For a working data scientist, there’s little time for theory. Few papers are written to describe the results of a company’s experiment, even for internal use. And there is rarely ever effort put in to see how the algorithms that are deployed affect the target population beyond the narrow definition of success that the modeler is directed to track. Do new-fangled social media algorithms encourage addictive gambling behavior? Do the teacher assessments encourage good teachers to stay in education? Does predictive policing improve long-term outcomes for the people targeted by their models? Those are not the questions that a data scientist is paid to investigate.
If the data scientist’s goal is to create automated processes that affect people’s lives,then he or she should regularly consider ethics in a way that academics in computer science and statistics, generally speaking, do not. What would this look like? Let’s start with low-hanging fruit: the financial crisis.
A data scientist working in finance is usually called a quant, but the job description is the same: use math, computing power, and statistics to predict (and possible to effect) outcomes. The guys (because let’s be honest—they are mostly guys) working at Moody’s and S&P putting AAA ratings on toxic mortgage-backed securities, for example, were data scientists. Unfortunately they were terribly dishonest; they sacrificed their integrity and scientific rigor to satisfy their bosses and to get their bonuses.
After the financial crisis, there was a short-lived moment of opportunity to accept responsibility for mistakes with the financial community.
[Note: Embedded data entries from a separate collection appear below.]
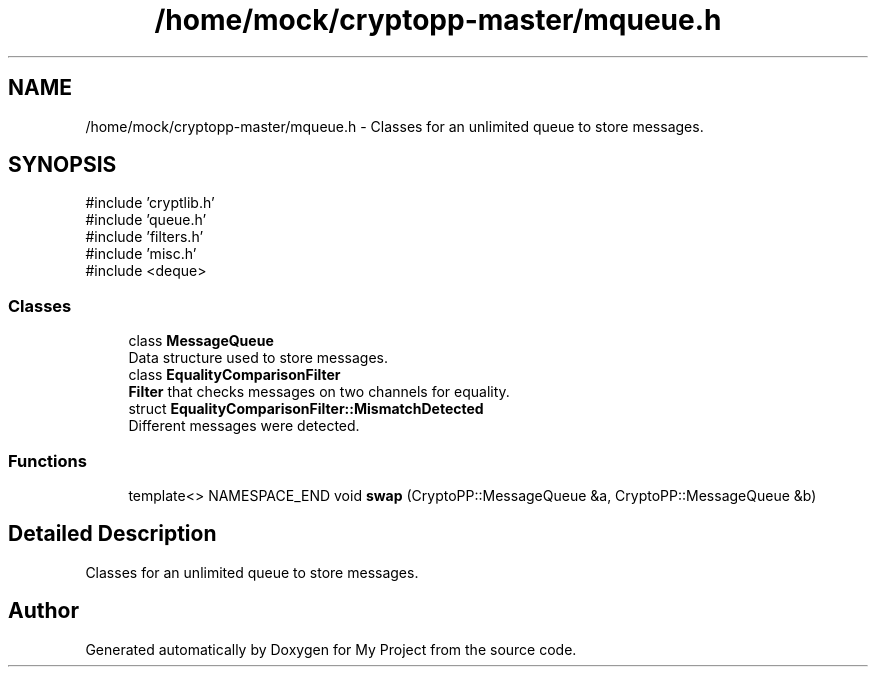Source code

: .TH "/home/mock/cryptopp-master/mqueue.h" 3 "My Project" \" -*- nroff -*-
.ad l
.nh
.SH NAME
/home/mock/cryptopp-master/mqueue.h \- Classes for an unlimited queue to store messages\&.

.SH SYNOPSIS
.br
.PP
\fR#include 'cryptlib\&.h'\fP
.br
\fR#include 'queue\&.h'\fP
.br
\fR#include 'filters\&.h'\fP
.br
\fR#include 'misc\&.h'\fP
.br
\fR#include <deque>\fP
.br

.SS "Classes"

.in +1c
.ti -1c
.RI "class \fBMessageQueue\fP"
.br
.RI "Data structure used to store messages\&. "
.ti -1c
.RI "class \fBEqualityComparisonFilter\fP"
.br
.RI "\fBFilter\fP that checks messages on two channels for equality\&. "
.ti -1c
.RI "struct \fBEqualityComparisonFilter::MismatchDetected\fP"
.br
.RI "Different messages were detected\&. "
.in -1c
.SS "Functions"

.in +1c
.ti -1c
.RI "template<> NAMESPACE_END void \fBswap\fP (CryptoPP::MessageQueue &a, CryptoPP::MessageQueue &b)"
.br
.in -1c
.SH "Detailed Description"
.PP
Classes for an unlimited queue to store messages\&.


.SH "Author"
.PP
Generated automatically by Doxygen for My Project from the source code\&.
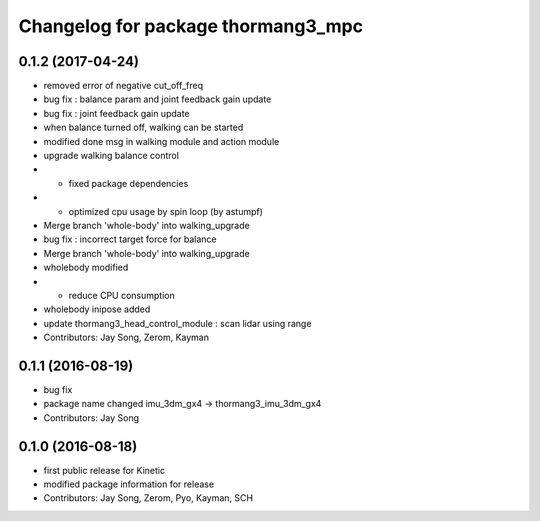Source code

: ^^^^^^^^^^^^^^^^^^^^^^^^^^^^^^^^^^^
Changelog for package thormang3_mpc
^^^^^^^^^^^^^^^^^^^^^^^^^^^^^^^^^^^

0.1.2 (2017-04-24)
-----------
* removed error of negative cut_off_freq
* bug fix : balance param and joint feedback gain update
* bug fix : joint feedback gain update
* when balance turned off, walking can be started
* modified done msg in walking module and action module
* upgrade walking balance control
* - fixed package dependencies
* - optimized cpu usage by spin loop (by astumpf)
* Merge branch 'whole-body' into walking_upgrade
* bug fix : incorrect target force for balance
* Merge branch 'whole-body' into walking_upgrade
* wholebody modified
* - reduce CPU consumption
* wholebody inipose added
* update thormang3_head_control_module : scan lidar using range
* Contributors: Jay Song, Zerom, Kayman

0.1.1 (2016-08-19)
-----------
* bug fix
* package name changed
  imu_3dm_gx4 -> thormang3_imu_3dm_gx4
* Contributors: Jay Song

0.1.0 (2016-08-18)
-----------
* first public release for Kinetic
* modified package information for release
* Contributors: Jay Song, Zerom, Pyo, Kayman, SCH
One of the more promising pushes in this direction was when quant and writer Emanuel Derman and his colleague Paul Wilmott wrote the Modeler’s Hippocratic Oath, which nicely sums up the list of responsibilities any modeler should be aware of upon taking on the job title.
The ethical data scientist would strive to improve the world, not repeat it. That would mean deploying tools to explicitly construct fair processes. As long as our world is not perfect, and as long as data is being collected on that world, we will not be building models that are improvements on our past unless we specifically set out to do so.
At the very least it would require us to build an auditing system for algorithms. This would be not unlike the modern sociological experiment in which job applications sent to various workplaces differ only by the race of the applicant—are black job seekers unfairly turned away? That same kind of experiment can be done directly to algorithms; see the work of Latanya Sweeney, who ran experiments to look into possible racist Google ad results. It can even be done transparently and repeatedly, and in this way the algorithm itself can be tested.
The ethics around algorithms is a topic that lives only partly in a technical realm, of course. A data scientist doesn’t have to be an expert on the social impact of algorithms; instead, she should see herself as a facilitator of ethical conversations and a translator of the resulting ethical decisions into formal code. In other words, she wouldn’t make all the ethical choices herself, but rather raise the questions with a larger and hopefully receptive group.
This issue is on the horizon, if it’s not already here. The more processes we automate, the more obvious it will become that algorithms are not inherently fair and objective, and that they need human intervention. At that point the ethics of building algorithms will be taught alongside statistics and computer programming classes.